5 - Now you can modify src/electron-start.js to load the URL from a .env file:

const electron = require('electron');
const path = require('path');
const url = require('url');

const startUrl = process.env.START_URL || url.format({
    pathname: path.join(__dirname, '/../build/index.html'),
    protocol: 'file:',
    slashes: true,
});

// Module to control application life.
const app = electron.app;
// Module to create native browser window.
const BrowserWindow = electron.BrowserWindow;

// Keep a global reference of the window object, if you don't, the window will
// be closed automatically when the JavaScript object is garbage collected.
let mainWindow = null;

function createWindow() {
    // Create the browser window.
    mainWindow = new BrowserWindow({width: 1024, height: 768});

    // and load the index.html of the app.
    mainWindow.loadURL(startUrl);

    // Open the DevTools.
    mainWindow.webContents.openDevTools();

    // Emitted when the window is closed.
    mainWindow.on('closed', function () {
        // Dereference the window object, usually you would store windows
        // in an array if your app supports multi windows, this is the time
        // when you should delete the corresponding element.
        mainWindow = null
    })
}

// This method will be called when Electron has finished
// initialization and is ready to create browser windows.
// Some APIs can only be used after this event occurs.
app.on('ready', createWindow);

// Quit when all windows are closed.
app.on('window-all-closed', function () {
    // On OS X it is common for applications and their menu bar
    // to stay active until the user quits explicitly with Cmd + Q
    if (process.platform !== 'darwin') {
        app.quit()
    }
});

app.on('activate', function () {
    // On OS X it's common to re-create a window in the app when the
    // dock icon is clicked and there are no other windows open.
    if (mainWindow === null) {
        createWindow()
    }
});

// In this file you can include the rest of your app's specific main process
// code.

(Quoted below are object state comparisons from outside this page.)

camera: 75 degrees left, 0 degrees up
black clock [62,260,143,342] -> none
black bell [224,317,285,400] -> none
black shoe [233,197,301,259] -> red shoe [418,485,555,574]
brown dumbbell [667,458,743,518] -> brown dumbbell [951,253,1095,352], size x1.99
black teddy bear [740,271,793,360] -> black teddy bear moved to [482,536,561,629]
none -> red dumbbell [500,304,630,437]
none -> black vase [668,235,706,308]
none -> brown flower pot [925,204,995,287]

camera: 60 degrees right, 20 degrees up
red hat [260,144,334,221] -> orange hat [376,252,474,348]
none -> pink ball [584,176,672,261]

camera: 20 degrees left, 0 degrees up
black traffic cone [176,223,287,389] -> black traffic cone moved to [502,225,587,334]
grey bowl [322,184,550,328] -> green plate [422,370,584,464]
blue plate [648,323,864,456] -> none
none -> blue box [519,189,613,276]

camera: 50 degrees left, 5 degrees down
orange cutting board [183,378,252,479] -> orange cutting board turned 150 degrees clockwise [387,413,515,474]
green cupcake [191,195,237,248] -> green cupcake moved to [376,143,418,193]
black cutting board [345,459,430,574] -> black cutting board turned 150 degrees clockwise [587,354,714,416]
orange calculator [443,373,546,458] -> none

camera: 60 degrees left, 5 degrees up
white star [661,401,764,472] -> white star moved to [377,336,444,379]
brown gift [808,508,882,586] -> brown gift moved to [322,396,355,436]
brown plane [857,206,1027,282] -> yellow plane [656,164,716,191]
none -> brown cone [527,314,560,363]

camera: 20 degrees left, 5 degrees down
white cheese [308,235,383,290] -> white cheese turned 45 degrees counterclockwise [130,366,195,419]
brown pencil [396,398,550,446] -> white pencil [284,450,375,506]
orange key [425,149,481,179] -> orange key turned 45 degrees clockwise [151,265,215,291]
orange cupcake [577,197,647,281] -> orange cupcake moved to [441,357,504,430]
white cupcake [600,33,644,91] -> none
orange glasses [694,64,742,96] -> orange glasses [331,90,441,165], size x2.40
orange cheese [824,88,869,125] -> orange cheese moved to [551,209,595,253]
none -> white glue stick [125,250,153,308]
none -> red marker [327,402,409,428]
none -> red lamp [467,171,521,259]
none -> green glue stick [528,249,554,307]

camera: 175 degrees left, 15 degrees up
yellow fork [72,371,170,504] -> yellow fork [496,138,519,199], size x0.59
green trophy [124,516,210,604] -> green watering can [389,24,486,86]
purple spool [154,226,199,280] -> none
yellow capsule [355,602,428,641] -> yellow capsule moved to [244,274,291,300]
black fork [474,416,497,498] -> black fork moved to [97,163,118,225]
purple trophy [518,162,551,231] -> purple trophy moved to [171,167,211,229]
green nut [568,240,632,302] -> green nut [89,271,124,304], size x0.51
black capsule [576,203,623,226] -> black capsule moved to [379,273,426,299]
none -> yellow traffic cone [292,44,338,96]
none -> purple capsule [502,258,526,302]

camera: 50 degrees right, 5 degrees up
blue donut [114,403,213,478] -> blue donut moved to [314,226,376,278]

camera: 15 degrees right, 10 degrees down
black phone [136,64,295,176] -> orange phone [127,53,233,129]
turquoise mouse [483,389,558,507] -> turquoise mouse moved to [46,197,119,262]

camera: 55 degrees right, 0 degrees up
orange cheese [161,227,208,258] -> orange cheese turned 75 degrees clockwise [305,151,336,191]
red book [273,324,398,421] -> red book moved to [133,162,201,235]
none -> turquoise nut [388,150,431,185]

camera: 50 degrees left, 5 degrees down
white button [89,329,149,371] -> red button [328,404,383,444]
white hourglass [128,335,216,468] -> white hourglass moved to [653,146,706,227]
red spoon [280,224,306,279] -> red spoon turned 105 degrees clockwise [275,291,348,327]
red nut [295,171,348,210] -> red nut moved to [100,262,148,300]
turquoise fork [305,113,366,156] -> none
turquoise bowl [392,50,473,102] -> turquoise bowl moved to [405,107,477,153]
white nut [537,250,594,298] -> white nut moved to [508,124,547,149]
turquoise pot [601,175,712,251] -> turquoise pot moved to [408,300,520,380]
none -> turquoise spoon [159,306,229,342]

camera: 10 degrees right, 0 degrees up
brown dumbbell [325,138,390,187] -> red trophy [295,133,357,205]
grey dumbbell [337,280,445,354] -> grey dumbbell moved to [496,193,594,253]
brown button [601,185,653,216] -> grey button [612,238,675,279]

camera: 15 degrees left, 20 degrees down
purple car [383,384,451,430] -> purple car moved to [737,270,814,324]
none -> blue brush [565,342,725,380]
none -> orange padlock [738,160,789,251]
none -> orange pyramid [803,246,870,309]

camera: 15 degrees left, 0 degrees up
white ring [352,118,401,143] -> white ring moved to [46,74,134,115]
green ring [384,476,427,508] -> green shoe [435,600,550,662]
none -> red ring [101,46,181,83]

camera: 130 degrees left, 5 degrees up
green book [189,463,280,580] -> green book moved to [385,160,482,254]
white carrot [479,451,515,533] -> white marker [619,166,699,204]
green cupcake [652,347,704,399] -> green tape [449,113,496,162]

You can also put them in separate files and require them here.

6 - There is a problem with this: create-react-app (by default) builds an index.html that uses absolute paths. This will fail when loading it in Electron. Thankfully, there is a config option to change this: set a homepage property in package.json.

"homepage": "./",

7 - install Foreman:

yarn add --dev foreman

8 - create .env file on the same level as package.json with this content:

START_URL=http://localhost:5000

9 - Create a Procfile at the same level with this content:

react: yarn start-react
electron: node electron-wait-react

10 - modify your package.json stripts to be like this:

"scripts": {
    "start": "nf start",
    "start-react": "react-scripts start",
    "build": "react-scripts build",
    "test": "react-scripts test",
    "eject": "react-scripts eject",
    "start-electron": "electron ."
  }

11 - Notice that our Procfile is using a file called electron-wait-react.js. Add this file on the root of the project with the content bellow:

const net = require('net');

// Foreman offsets the port number by 100 for processes
// of different types. That's why we subtract 100 here...
const port = process.env.PORT ? (process.env.PORT - 100) : 3000;

process.env.SMOK_START_URL = `http://localhost:${port}`;

const client = new net.Socket();

let startedElectron = false;
const tryConnection = () => client.connect({port: port}, () => {
        client.end();
        if(!startedElectron) {
            console.log('starting electron');
            startedElectron = true;
            const exec = require('child_process').exec;
            exec('yarn start-electron');
        }
    }
);

tryConnection();

client.on('error', (error) => {
    setTimeout(tryConnection, 1000);
});

12 - Now we can basically run the project with the command:

yarn start

Reference post: https://www.freecodecamp.org/news/building-an-electron-application-with-create-react-app-97945861647c/#:~:text=a%20great%20tool.-,Electron%20and,is%20Facebook's%20JavaScript%20view%20framework.&text=And%20Electron%20is%20GitHub's%20framework,platform%20desktop%20apps%20in%20JavaScript.&text=Most%20use%20webpack%20for%20the%20configuration%20necessary%20for%20React%20development.